Bosch (Gen 4 CX and earlier) — the power cable connector at the motor end is a known weak point. @JayOwen1982 had exactly this on a Kenevo, where the connector corroded and snapped on disconnection. Bosch's Mk3 cable upgrade addressed some of it. Repairable if you're handy — unclip the contact from the white connector and slide sealing heat shrink over the existing crimp.

Shimano EP801@digitale documented mid-ride shutoffs traced to the power cable connector, fixable by reseating the battery-to-motor connection. If yours is physically broken, Shimano dealers generally won't repair the connector — they replace the motor.

Yamaha (Giant SyncDrive)@andyb2 had a broken connector on the controller cable causing power cutouts. Giant's official line is motor replacement, but the connector itself can sometimes be re-pinned by a competent auto-electrician.

Specialized 2.1/2.2 — Spesh's policy is famously "whole motor only," even for a £2 connector. Frustrating but consistent.

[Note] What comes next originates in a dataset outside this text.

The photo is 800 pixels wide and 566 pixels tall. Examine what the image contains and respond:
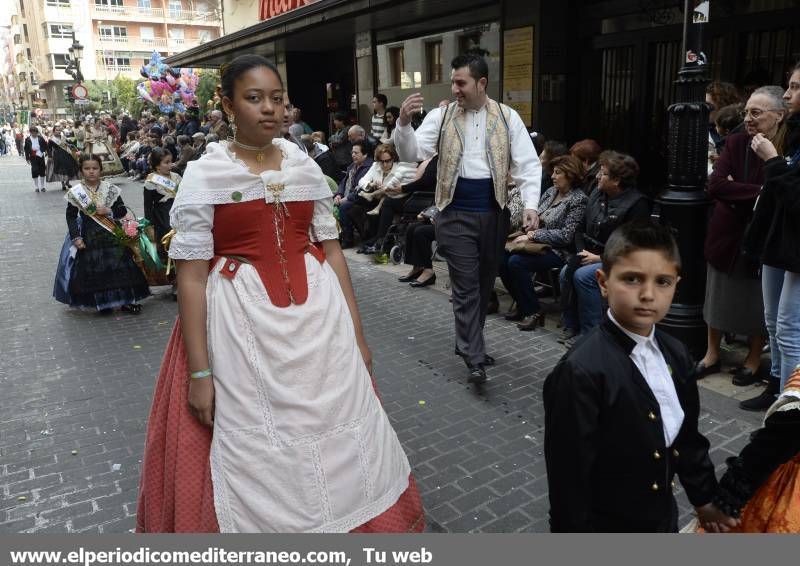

Brose/Bulls/Levo Gen 2 — similar story. Sealed unit mentality.

What to actually do

1. Photograph it before you touch anything. If it's under warranty, the dealer needs to see the original failure mode, not your repair attempt.

2. Check warranty status — most eMTB motors carry 2 years. Some brands (Bosch via dealer) have extended goodwill on known connector issues.

3. If out of warranty and you're competent with a soldering iron: the contacts inside the white Bosch-style plug can be released with a small pick, re-crimped or soldered, and sealed with adhesive heat shrink. Riders on here have done this successfully for years.

4. If you're not confident — Innotrace (UK) and a handful of independent specialists will repair connectors rather than swap whole motors. Worth a phone call before accepting a £900 motor quote from a main dealer.

One thing to rule out first: is it definitely the connector that's broken, or is the cable itself damaged further up? A 0.8mm internal cable break (as @ozzybmx found) looks identical from the outside but needs full motor removal.

What bike and motor is it, and is it inside warranty? I can get more specific from there.